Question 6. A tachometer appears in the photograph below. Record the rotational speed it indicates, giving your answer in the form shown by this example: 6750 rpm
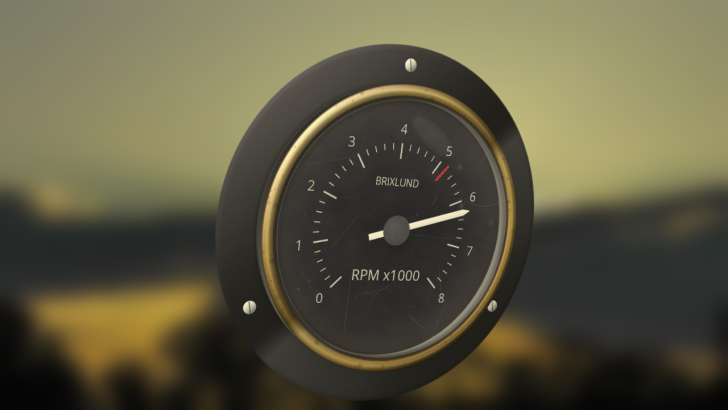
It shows 6200 rpm
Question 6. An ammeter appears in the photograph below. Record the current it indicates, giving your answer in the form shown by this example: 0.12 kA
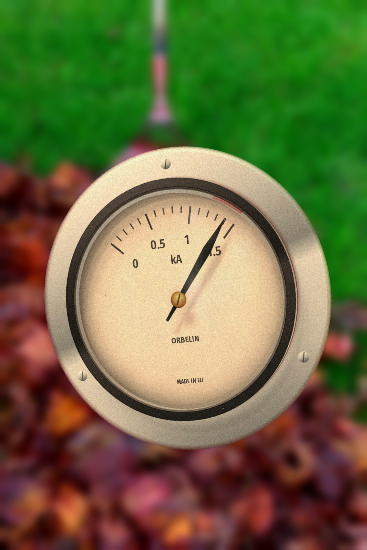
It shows 1.4 kA
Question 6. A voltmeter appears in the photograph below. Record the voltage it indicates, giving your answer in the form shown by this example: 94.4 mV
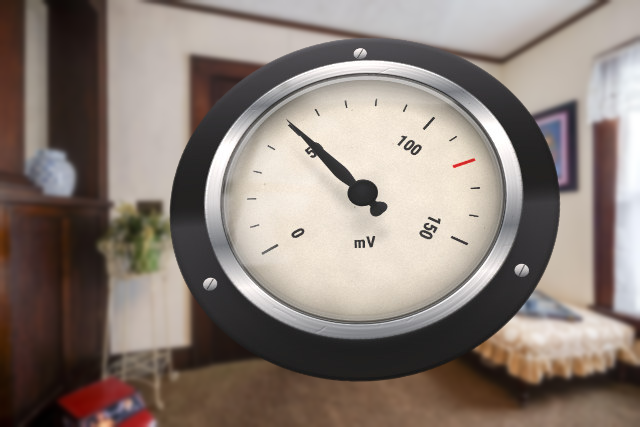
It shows 50 mV
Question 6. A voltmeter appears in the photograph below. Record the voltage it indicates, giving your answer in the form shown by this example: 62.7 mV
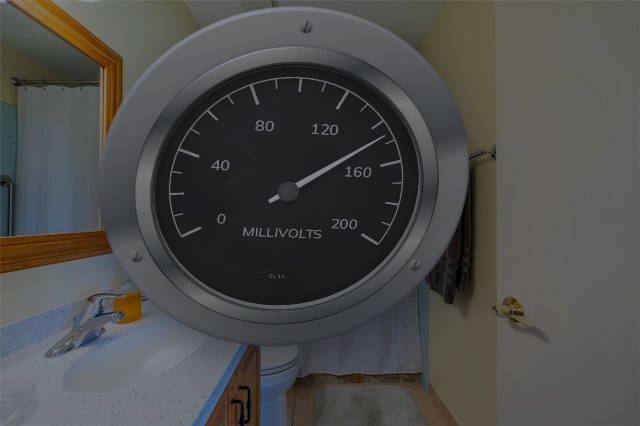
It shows 145 mV
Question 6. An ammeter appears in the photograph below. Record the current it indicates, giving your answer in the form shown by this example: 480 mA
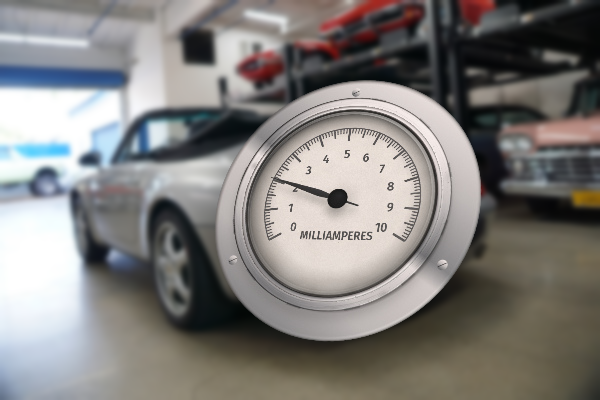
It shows 2 mA
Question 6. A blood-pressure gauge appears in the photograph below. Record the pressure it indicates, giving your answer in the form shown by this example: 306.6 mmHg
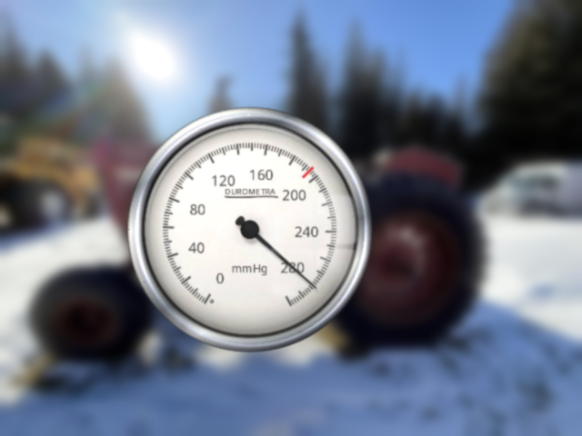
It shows 280 mmHg
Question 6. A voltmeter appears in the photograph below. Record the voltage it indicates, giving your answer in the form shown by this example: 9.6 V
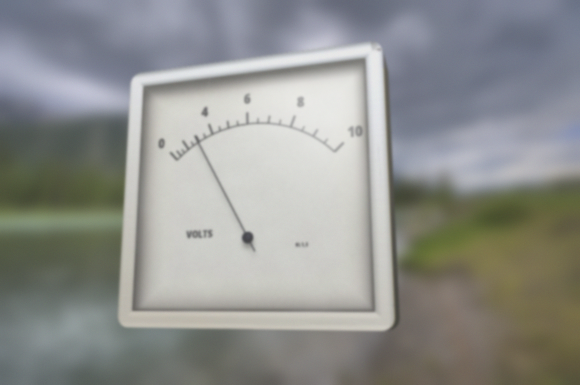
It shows 3 V
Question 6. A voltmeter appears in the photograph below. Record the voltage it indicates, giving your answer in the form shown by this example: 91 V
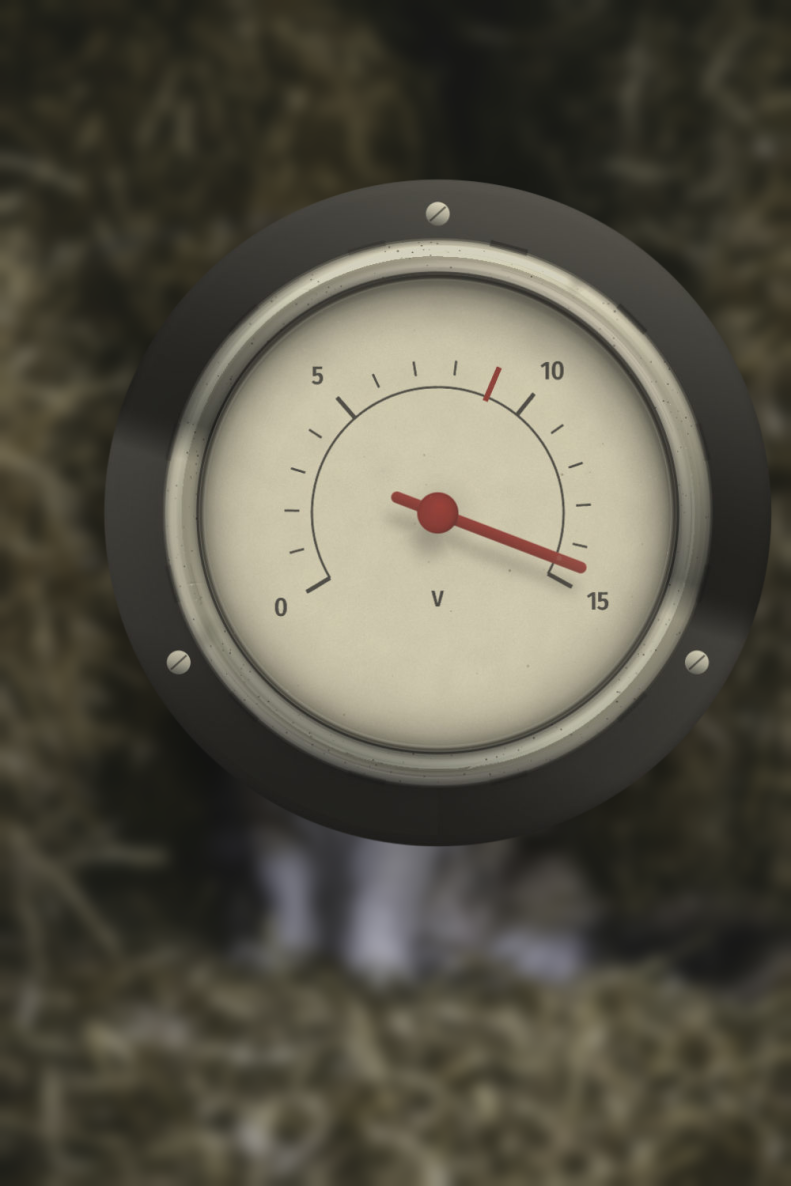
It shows 14.5 V
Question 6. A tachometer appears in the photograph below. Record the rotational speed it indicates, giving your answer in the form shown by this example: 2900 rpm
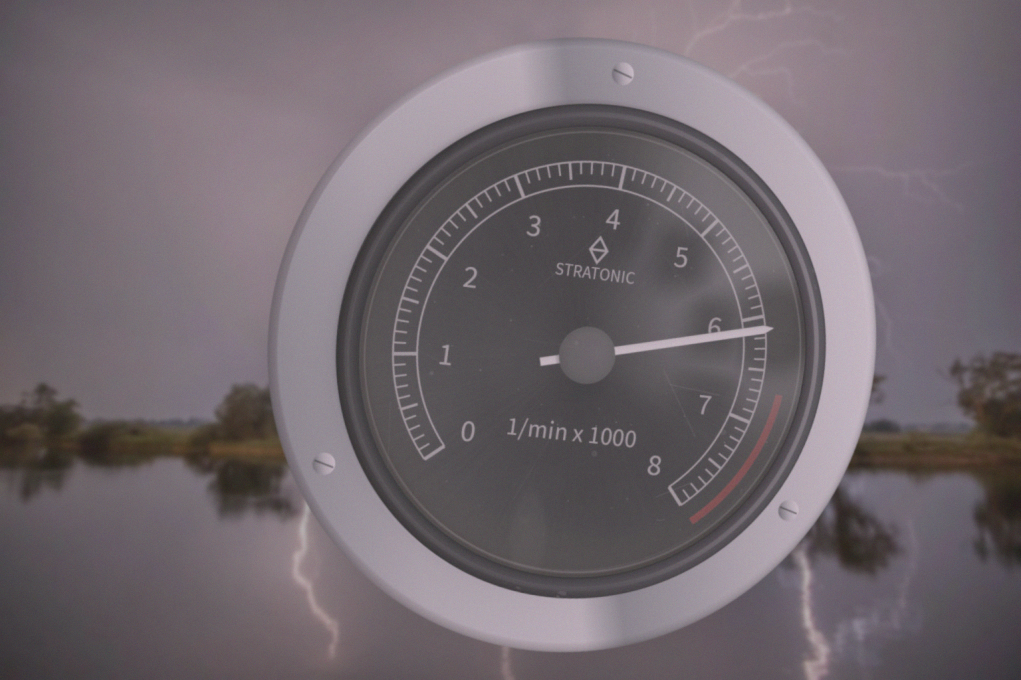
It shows 6100 rpm
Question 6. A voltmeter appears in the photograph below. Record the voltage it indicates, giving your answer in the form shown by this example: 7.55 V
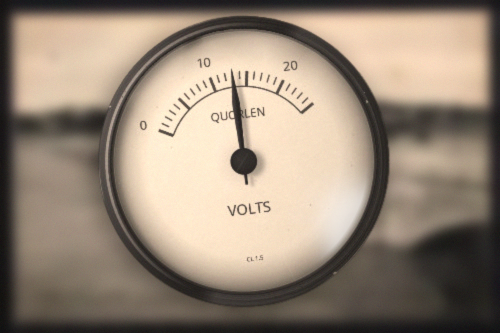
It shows 13 V
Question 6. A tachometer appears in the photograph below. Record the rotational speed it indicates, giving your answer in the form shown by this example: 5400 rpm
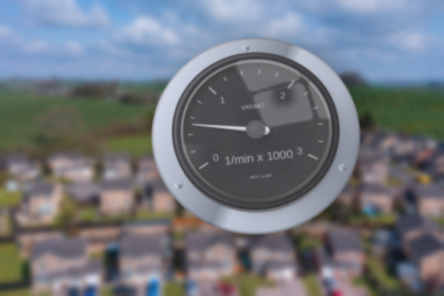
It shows 500 rpm
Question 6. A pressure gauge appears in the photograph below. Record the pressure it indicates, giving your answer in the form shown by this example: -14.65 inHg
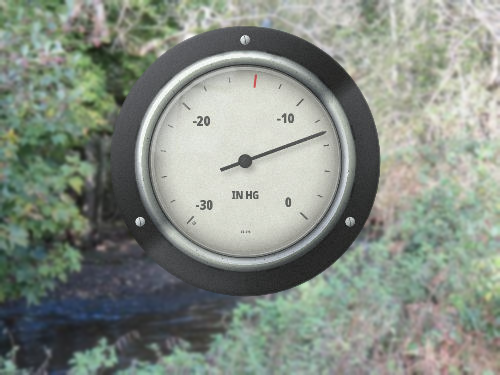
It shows -7 inHg
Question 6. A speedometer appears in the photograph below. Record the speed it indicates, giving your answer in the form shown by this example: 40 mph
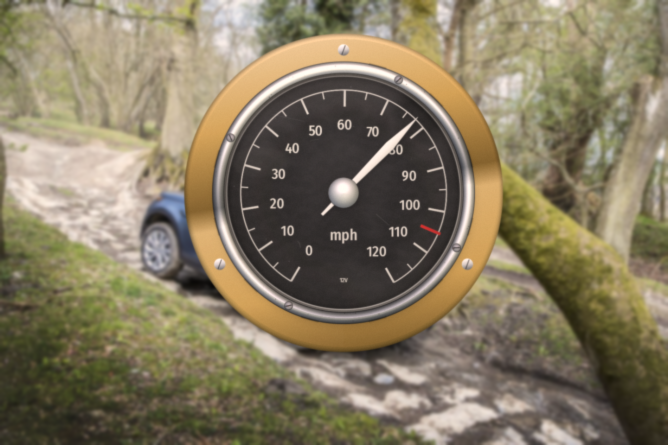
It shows 77.5 mph
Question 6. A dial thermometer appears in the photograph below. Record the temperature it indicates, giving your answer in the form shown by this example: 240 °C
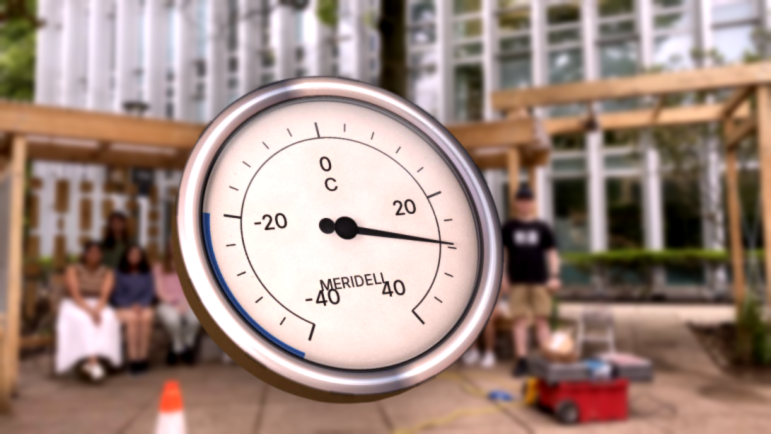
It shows 28 °C
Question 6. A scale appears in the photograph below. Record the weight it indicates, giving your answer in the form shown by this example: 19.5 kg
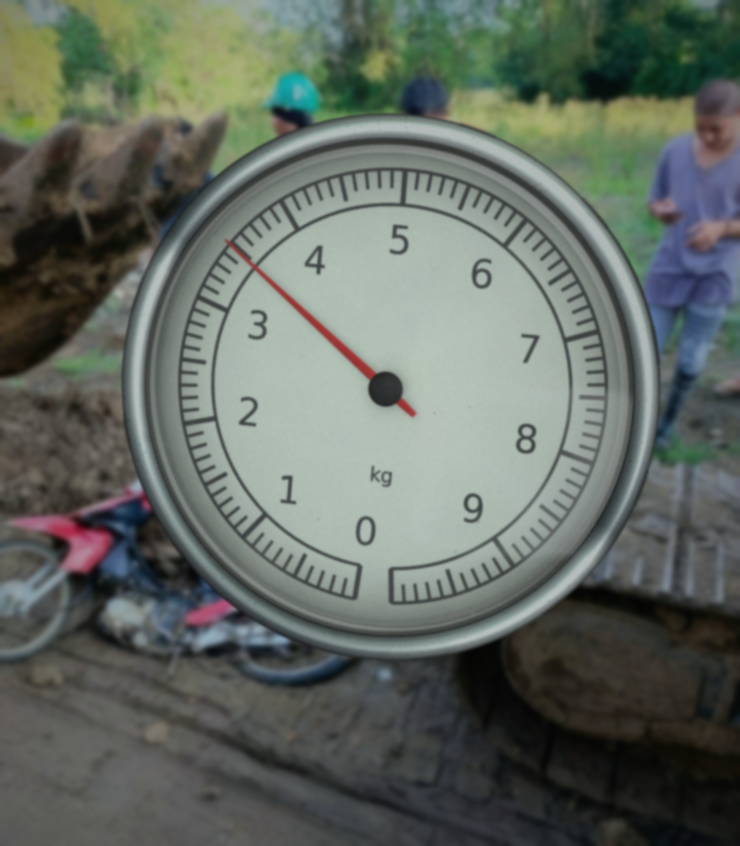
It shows 3.5 kg
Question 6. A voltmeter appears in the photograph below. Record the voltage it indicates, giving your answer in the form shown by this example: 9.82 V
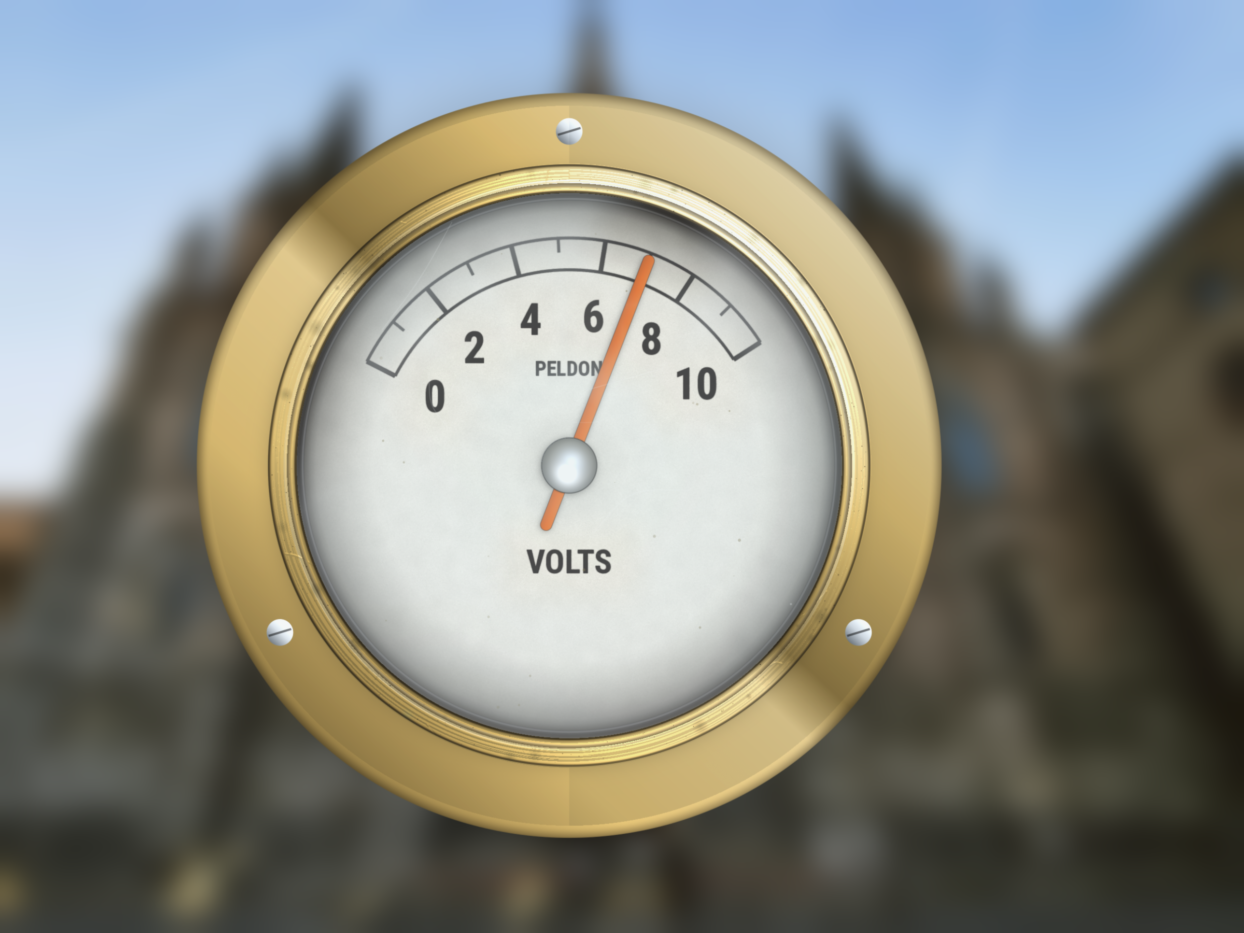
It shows 7 V
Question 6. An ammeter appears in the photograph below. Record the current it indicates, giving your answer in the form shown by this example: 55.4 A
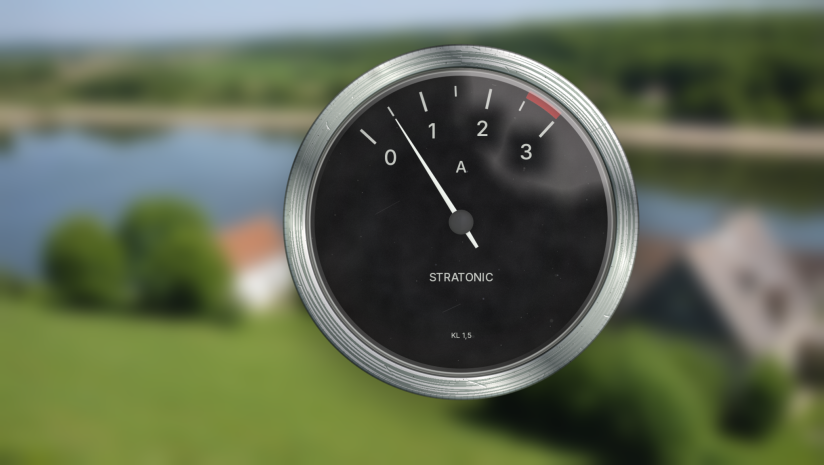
------------------------------------------------------------------------
● REQUIREMENT:
Reproduce all of the material above word for word, omitting the pictures.

● SOLUTION:
Question 6. A tachometer appears in the photograph below. Record the rotational speed it indicates, giving your answer in the form shown by this example: 6750 rpm
It shows 6200 rpm
Question 6. An ammeter appears in the photograph below. Record the current it indicates, giving your answer in the form shown by this example: 0.12 kA
It shows 1.4 kA
Question 6. A voltmeter appears in the photograph below. Record the voltage it indicates, giving your answer in the form shown by this example: 94.4 mV
It shows 50 mV
Question 6. A voltmeter appears in the photograph below. Record the voltage it indicates, giving your answer in the form shown by this example: 62.7 mV
It shows 145 mV
Question 6. An ammeter appears in the photograph below. Record the current it indicates, giving your answer in the form shown by this example: 480 mA
It shows 2 mA
Question 6. A blood-pressure gauge appears in the photograph below. Record the pressure it indicates, giving your answer in the form shown by this example: 306.6 mmHg
It shows 280 mmHg
Question 6. A voltmeter appears in the photograph below. Record the voltage it indicates, giving your answer in the form shown by this example: 9.6 V
It shows 3 V
Question 6. A voltmeter appears in the photograph below. Record the voltage it indicates, giving your answer in the form shown by this example: 91 V
It shows 14.5 V
Question 6. A tachometer appears in the photograph below. Record the rotational speed it indicates, giving your answer in the form shown by this example: 2900 rpm
It shows 6100 rpm
Question 6. A voltmeter appears in the photograph below. Record the voltage it indicates, giving your answer in the form shown by this example: 7.55 V
It shows 13 V
Question 6. A tachometer appears in the photograph below. Record the rotational speed it indicates, giving your answer in the form shown by this example: 5400 rpm
It shows 500 rpm
Question 6. A pressure gauge appears in the photograph below. Record the pressure it indicates, giving your answer in the form shown by this example: -14.65 inHg
It shows -7 inHg
Question 6. A speedometer appears in the photograph below. Record the speed it indicates, giving your answer in the form shown by this example: 40 mph
It shows 77.5 mph
Question 6. A dial thermometer appears in the photograph below. Record the temperature it indicates, giving your answer in the form shown by this example: 240 °C
It shows 28 °C
Question 6. A scale appears in the photograph below. Record the weight it indicates, giving your answer in the form shown by this example: 19.5 kg
It shows 3.5 kg
Question 6. A voltmeter appears in the photograph below. Record the voltage it indicates, giving your answer in the form shown by this example: 9.82 V
It shows 7 V
Question 6. An ammeter appears in the photograph below. Record the current it indicates, giving your answer in the form shown by this example: 55.4 A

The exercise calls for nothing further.